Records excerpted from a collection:
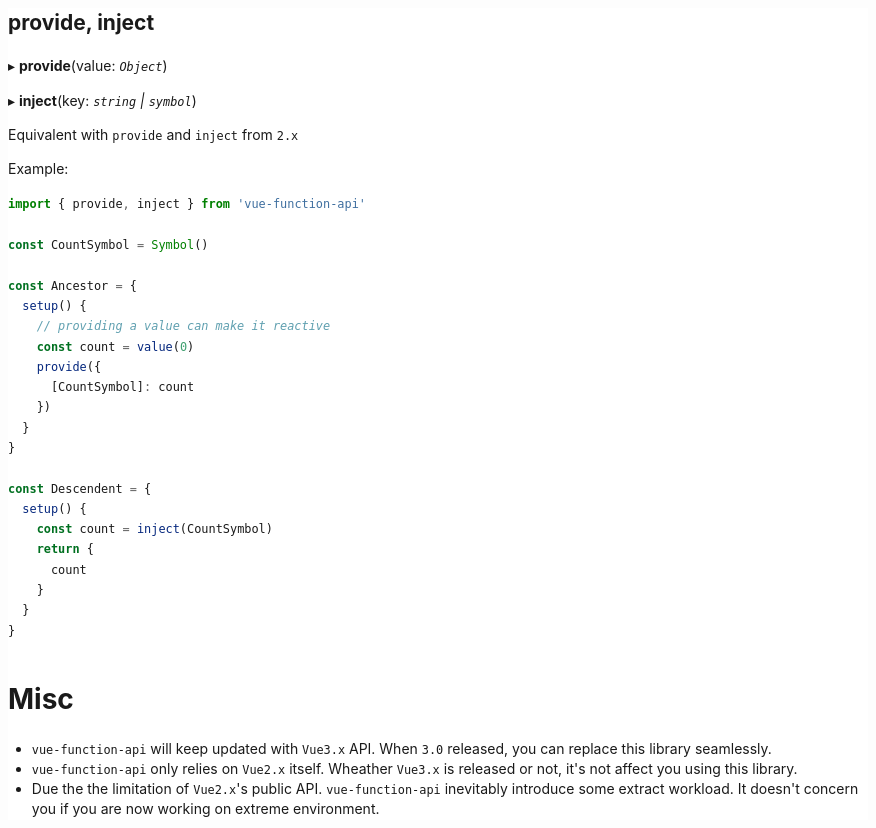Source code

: ## provide, inject
▸ **provide**(value: *`Object`*)

▸ **inject**(key: *`string` | `symbol`*)

Equivalent with `provide` and `inject` from `2.x`

Example:

```js
import { provide, inject } from 'vue-function-api'

const CountSymbol = Symbol()

const Ancestor = {
  setup() {
    // providing a value can make it reactive
    const count = value(0)
    provide({
      [CountSymbol]: count
    })
  }
}

const Descendent = {
  setup() {
    const count = inject(CountSymbol)
    return {
      count
    }
  }
}
```

# Misc

- `vue-function-api` will keep updated with `Vue3.x` API. When `3.0` released, you can replace this library seamlessly.
- `vue-function-api` only relies on `Vue2.x` itself. Wheather `Vue3.x` is released or not, it's not affect you using this library.
- Due the the limitation of `Vue2.x`'s public API. `vue-function-api` inevitably introduce some extract workload. It doesn't concern you if you are now working on extreme environment.
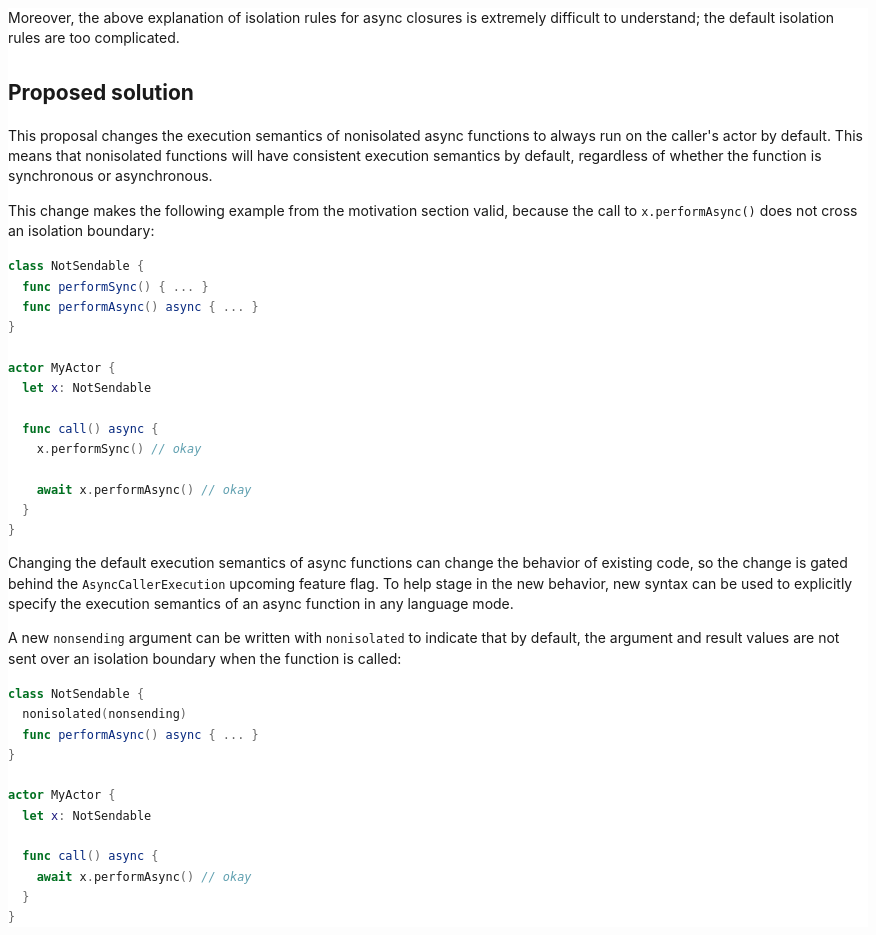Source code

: 
Moreover, the above explanation of isolation rules for async closures is
extremely difficult to understand; the default isolation rules are too
complicated.

## Proposed solution

This proposal changes the execution semantics of nonisolated async functions
to always run on the caller's actor by default. This means that nonisolated
functions will have consistent execution semantics by default, regardless of
whether the function is synchronous or asynchronous.

This change makes the following example from the motivation section
valid, because the call to `x.performAsync()` does not cross an isolation
boundary:

```swift
class NotSendable {
  func performSync() { ... }
  func performAsync() async { ... }
}

actor MyActor {
  let x: NotSendable

  func call() async {
    x.performSync() // okay

    await x.performAsync() // okay
  }
}
```

Changing the default execution semantics of async functions can change the
behavior of existing code, so the change is gated behind the
`AsyncCallerExecution` upcoming feature flag. To help stage in the new
behavior, new syntax can be used to explicitly specify the
execution semantics of an async function in any language mode.

A new `nonsending` argument can be written with `nonisolated` to indicate
that by default, the argument and result values are not sent over an
isolation boundary when the function is called:

```swift
class NotSendable {
  nonisolated(nonsending)
  func performAsync() async { ... }
}

actor MyActor {
  let x: NotSendable

  func call() async {
    await x.performAsync() // okay
  }
}
```

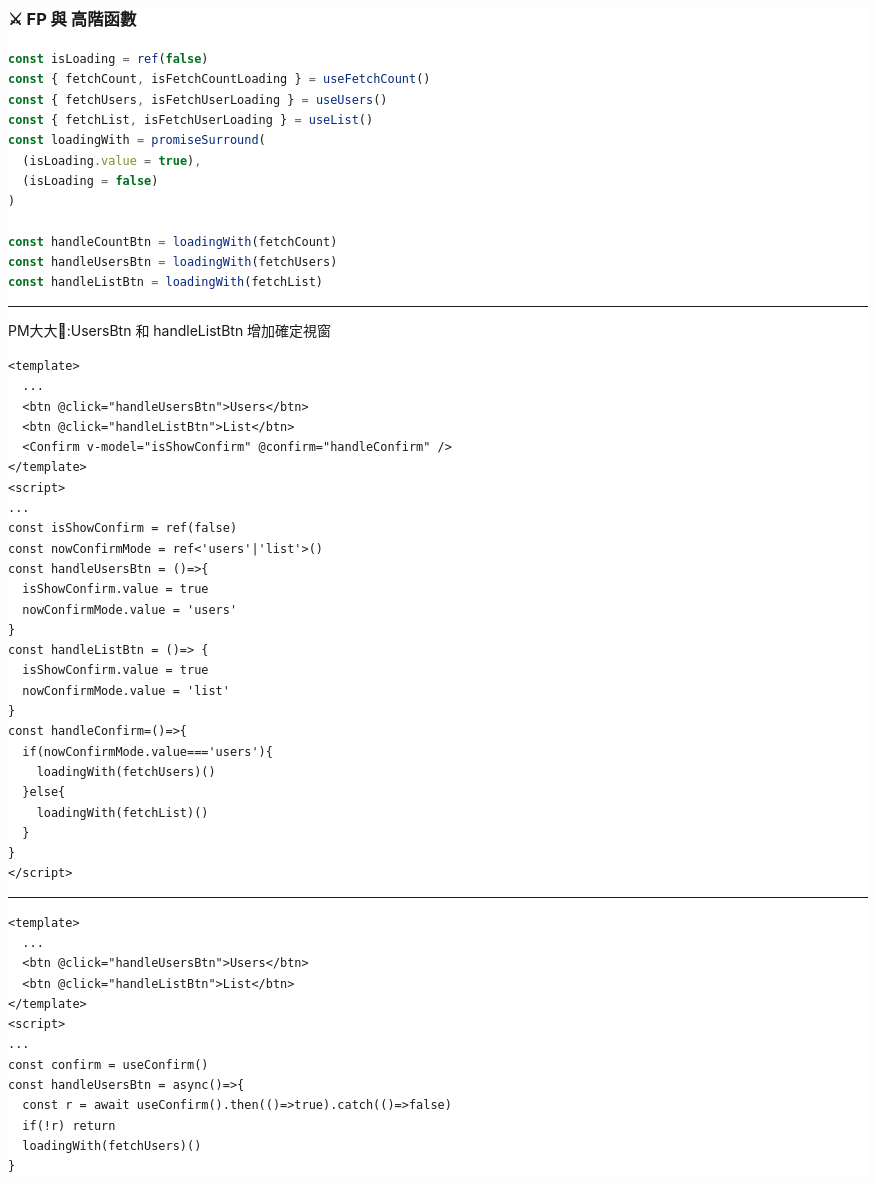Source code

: 
### ⚔️ **FP 與 高階函數**

```ts {all|1|2-4|5-20|all}
const isLoading = ref(false)
const { fetchCount, isFetchCountLoading } = useFetchCount()
const { fetchUsers, isFetchUserLoading } = useUsers()
const { fetchList, isFetchUserLoading } = useList()
const loadingWith = promiseSurround(
  (isLoading.value = true),
  (isLoading = false)
)

const handleCountBtn = loadingWith(fetchCount)
const handleUsersBtn = loadingWith(fetchUsers)
const handleListBtn = loadingWith(fetchList)
```

---

PM大大👩:UsersBtn 和 handleListBtn 增加確定視窗

```vue {all|1-6|7-25}
<template>
  ...
  <btn @click="handleUsersBtn">Users</btn>
  <btn @click="handleListBtn">List</btn>
  <Confirm v-model="isShowConfirm" @confirm="handleConfirm" />
</template>
<script>
...
const isShowConfirm = ref(false)
const nowConfirmMode = ref<'users'|'list'>()
const handleUsersBtn = ()=>{
  isShowConfirm.value = true
  nowConfirmMode.value = 'users'
}
const handleListBtn = ()=> {
  isShowConfirm.value = true
  nowConfirmMode.value = 'list'
}
const handleConfirm=()=>{
  if(nowConfirmMode.value==='users'){
    loadingWith(fetchUsers)()
  }else{
    loadingWith(fetchList)()
  }
}
</script>
```

---

```vue {all|1-6|7-25}
<template>
  ...
  <btn @click="handleUsersBtn">Users</btn>
  <btn @click="handleListBtn">List</btn>
</template>
<script>
...
const confirm = useConfirm()
const handleUsersBtn = async()=>{
  const r = await useConfirm().then(()=>true).catch(()=>false)
  if(!r) return
  loadingWith(fetchUsers)()
}
```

GOAL OF THE EXERCISE:
Where a line in the entries holds the word "isFetchUserLoading", copy that line.

ANSWER SPACE:
const { fetchUsers, isFetchUserLoading } = useUsers()
const { fetchList, isFetchUserLoading } = useList()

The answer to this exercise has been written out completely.